Федор Федорович умолк на мгновение, затем продолжил:
— Завтра я отнесу ее на берег моря, и рассвет заберет то, что хотел все эти годы.
Пораженный этой невероятной историей, я испросил разрешения у старика проводить в последний путь лесную дриаду, почтить ее память своей скорбью. Он думал было отказать мне в этой просьбе, но мой порыв был искренен, и Федор Федорович согласился.
Мы отправились к морю в три часа утра. Федор Федорович, как и вчера, нес дриаду, укутанную покрывалом, на руках. Мы с Андреем шли позади. Никому не хотелось ни о чем говорить.
Небо над морем медленно светлело, близился рассвет. Федор Федорович опустил дриаду на песок, мы сели и стали вслушиваться в морской прибой. Волны тихо шептались у берега. Пролетели, о чем-то споря, чайки. Я ощутил легкую тревогу и обернулся. Позади нас, среди невысокой степной травы, прижимаясь жалкими своими телесами, прятались дриады, пришедшие проводить подругу в последнюю дорогу. Час настал.
Забрезжил рассвет. Багровое солнце показалось на горизонте, окрасив его в легкий пурпур. Его игривые лучи пробежались щекоткой по моему лицу. Та, кого звали розовоперстой, явилась на встречу с человеком, чью любовь тщилась завоевать.
Федор Федорович встал, отряхнул песок со старых штанин и крикнул:
— Я исполнил!
Он вложил в этот возглас всю ненависть, всю боль, всё презрение, которое испытывал и выстрадал за долгие годы.

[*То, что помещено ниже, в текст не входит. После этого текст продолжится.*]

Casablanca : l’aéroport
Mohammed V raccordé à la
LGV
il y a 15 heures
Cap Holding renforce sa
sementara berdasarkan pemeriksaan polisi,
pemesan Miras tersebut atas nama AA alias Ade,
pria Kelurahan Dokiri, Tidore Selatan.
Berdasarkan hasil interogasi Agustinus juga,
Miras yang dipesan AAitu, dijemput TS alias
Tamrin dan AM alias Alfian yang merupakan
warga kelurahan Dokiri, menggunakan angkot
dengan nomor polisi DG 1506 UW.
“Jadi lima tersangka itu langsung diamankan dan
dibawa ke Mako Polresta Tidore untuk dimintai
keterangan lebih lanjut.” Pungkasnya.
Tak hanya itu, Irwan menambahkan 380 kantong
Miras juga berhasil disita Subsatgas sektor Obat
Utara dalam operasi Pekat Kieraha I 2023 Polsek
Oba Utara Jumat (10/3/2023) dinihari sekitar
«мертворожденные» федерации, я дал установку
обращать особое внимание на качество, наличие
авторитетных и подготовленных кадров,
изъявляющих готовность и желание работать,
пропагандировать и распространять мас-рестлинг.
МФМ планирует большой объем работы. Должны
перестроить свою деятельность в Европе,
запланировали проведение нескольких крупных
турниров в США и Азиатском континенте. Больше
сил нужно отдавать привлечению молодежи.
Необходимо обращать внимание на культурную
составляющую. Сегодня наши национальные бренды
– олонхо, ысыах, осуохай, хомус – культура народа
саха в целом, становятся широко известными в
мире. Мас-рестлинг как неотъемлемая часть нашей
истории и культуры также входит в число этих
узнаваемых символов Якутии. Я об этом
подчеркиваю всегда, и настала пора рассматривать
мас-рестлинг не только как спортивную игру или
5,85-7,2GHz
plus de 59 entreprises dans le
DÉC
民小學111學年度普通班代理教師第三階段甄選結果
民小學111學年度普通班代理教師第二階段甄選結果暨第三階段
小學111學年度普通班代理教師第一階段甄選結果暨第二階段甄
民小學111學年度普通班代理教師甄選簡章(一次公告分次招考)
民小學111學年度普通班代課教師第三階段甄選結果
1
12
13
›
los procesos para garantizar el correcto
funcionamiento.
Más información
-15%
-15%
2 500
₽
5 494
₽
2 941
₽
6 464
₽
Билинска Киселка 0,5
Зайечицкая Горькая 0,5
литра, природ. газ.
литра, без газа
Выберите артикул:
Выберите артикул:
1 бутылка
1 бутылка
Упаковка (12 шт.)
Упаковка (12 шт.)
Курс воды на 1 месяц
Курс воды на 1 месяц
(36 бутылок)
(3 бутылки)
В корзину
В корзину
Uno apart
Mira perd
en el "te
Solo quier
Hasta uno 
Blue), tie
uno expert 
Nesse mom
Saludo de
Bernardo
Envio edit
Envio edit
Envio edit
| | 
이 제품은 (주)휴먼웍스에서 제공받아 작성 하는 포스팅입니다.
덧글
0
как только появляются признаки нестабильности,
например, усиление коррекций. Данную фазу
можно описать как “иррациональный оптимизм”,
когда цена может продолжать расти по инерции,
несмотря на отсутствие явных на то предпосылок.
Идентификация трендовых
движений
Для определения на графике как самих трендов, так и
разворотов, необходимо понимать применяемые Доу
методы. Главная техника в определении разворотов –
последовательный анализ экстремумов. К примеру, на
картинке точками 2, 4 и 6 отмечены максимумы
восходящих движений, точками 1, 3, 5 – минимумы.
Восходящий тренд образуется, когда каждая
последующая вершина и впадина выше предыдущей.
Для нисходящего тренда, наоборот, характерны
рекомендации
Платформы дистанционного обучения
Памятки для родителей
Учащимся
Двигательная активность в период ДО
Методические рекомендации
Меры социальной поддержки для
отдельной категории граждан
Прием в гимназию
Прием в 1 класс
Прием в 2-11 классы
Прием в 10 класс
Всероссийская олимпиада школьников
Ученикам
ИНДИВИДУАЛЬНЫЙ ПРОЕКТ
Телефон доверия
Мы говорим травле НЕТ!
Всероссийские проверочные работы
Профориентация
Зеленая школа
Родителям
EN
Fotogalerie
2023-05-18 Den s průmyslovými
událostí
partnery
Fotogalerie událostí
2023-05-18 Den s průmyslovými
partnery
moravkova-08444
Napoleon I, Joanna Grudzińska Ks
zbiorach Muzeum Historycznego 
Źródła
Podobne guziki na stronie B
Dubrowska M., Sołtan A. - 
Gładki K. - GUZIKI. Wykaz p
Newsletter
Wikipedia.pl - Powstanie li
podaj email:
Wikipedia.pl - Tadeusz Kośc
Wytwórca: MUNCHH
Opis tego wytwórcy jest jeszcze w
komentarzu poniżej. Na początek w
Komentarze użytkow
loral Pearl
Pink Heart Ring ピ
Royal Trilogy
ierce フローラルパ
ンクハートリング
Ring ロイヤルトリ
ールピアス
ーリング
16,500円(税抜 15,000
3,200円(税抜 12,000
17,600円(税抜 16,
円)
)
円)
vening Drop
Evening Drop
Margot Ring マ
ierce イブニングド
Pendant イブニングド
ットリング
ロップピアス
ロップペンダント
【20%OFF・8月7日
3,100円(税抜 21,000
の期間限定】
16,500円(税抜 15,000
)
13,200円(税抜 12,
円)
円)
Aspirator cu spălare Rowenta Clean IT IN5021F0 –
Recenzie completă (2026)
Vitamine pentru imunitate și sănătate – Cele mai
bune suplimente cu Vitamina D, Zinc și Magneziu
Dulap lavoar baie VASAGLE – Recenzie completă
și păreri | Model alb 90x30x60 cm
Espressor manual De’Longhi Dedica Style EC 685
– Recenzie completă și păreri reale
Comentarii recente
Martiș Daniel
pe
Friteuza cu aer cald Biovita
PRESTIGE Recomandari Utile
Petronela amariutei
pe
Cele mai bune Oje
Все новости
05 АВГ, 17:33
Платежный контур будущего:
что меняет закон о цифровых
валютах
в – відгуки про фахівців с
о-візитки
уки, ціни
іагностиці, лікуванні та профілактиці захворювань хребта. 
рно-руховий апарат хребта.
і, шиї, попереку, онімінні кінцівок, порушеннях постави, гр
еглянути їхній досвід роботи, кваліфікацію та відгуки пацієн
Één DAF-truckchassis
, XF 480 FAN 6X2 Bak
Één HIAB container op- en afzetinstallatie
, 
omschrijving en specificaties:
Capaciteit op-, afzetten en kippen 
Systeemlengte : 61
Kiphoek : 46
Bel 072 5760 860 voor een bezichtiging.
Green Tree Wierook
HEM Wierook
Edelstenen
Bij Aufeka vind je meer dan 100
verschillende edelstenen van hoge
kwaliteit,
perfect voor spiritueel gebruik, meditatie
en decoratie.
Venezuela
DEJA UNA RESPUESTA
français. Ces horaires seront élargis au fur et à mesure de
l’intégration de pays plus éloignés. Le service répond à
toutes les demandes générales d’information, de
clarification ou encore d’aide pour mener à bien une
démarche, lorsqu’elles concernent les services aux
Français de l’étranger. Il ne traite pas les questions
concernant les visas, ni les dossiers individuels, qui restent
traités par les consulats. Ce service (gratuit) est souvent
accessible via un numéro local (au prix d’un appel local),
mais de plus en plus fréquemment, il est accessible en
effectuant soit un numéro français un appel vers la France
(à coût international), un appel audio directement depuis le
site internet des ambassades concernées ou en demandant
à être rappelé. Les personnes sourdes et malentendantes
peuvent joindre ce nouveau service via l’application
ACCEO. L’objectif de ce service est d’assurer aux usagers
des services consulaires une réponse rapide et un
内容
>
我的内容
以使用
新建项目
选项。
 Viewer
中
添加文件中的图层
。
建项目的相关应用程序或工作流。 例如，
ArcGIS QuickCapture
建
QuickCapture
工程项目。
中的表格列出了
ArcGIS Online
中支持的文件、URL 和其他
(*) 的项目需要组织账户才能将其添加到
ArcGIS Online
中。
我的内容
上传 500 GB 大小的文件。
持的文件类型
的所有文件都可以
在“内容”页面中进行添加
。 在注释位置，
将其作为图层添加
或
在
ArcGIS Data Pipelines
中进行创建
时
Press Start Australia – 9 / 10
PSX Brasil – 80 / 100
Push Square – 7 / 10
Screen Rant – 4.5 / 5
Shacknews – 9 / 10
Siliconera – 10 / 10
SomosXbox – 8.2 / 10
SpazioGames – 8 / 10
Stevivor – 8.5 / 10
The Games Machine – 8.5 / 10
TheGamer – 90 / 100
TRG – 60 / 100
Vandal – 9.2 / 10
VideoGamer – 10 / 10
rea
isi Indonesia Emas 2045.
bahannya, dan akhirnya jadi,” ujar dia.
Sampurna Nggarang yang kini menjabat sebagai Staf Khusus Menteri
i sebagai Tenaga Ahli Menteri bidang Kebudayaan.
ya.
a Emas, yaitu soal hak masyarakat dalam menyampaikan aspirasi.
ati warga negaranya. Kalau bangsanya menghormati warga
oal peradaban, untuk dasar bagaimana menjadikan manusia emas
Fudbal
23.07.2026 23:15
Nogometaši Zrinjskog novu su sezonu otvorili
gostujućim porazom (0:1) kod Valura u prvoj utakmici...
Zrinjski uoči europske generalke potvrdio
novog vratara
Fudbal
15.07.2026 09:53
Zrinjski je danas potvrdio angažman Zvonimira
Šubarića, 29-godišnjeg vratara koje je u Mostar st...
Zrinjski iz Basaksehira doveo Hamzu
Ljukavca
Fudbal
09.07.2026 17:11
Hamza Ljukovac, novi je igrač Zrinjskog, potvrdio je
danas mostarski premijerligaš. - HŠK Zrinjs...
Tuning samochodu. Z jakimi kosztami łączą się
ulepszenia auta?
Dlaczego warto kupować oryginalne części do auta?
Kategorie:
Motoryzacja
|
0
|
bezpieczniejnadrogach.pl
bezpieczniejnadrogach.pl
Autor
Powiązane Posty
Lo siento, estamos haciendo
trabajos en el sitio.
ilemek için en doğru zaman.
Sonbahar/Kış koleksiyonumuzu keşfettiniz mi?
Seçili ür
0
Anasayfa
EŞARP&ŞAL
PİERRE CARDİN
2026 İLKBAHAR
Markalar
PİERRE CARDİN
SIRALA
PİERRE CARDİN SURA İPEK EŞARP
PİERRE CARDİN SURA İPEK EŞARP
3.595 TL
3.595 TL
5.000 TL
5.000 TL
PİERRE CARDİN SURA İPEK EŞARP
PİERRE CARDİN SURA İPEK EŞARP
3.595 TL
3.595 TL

Я видел, как нечто в рассвете зашевелилось. Неизъяснимая рябь подернула потоки солнечных лучей, и над горизонтом, во всю его ширь, распростерлось нежное вечно юное тело страстной богини. Ее жадные руки протянулись над морской водой и объяли недвижную дриаду. Тело дриады хрустнуло, зашипело и в одно мгновение сгорело во внезапной вспышке пламени.
На лице Федора Федоровича читалась ярость.
— Убирайся же теперь! — кричал он горестно. — Убирайся!
Но боги могущественнее людей, а потому коварнее, и никогда не должно оказывать им доверия. Мы с Андреем только и могли видеть, как жаркие, похотливые руки рассветной богини заключают в пламенные объятия смертного человека. На наших глазах с его щек, лица, рук, всего тела, подвешенного в воздухе и поддерживаемого жарким пламенем божественной страсти, слетали частицы пепла. Воздух наполнил невероятный смрад, а мы продолжали смотреть, как вероломная и охочая до любви богиня сжигает заживо свою жертву, этого нового Кефала, пока от него не осталась лишь горсть пепла, и прибрежная волна торопливо и стыдливо унесла ее с собой, навсегда погребая прах смертного на дне старого моря.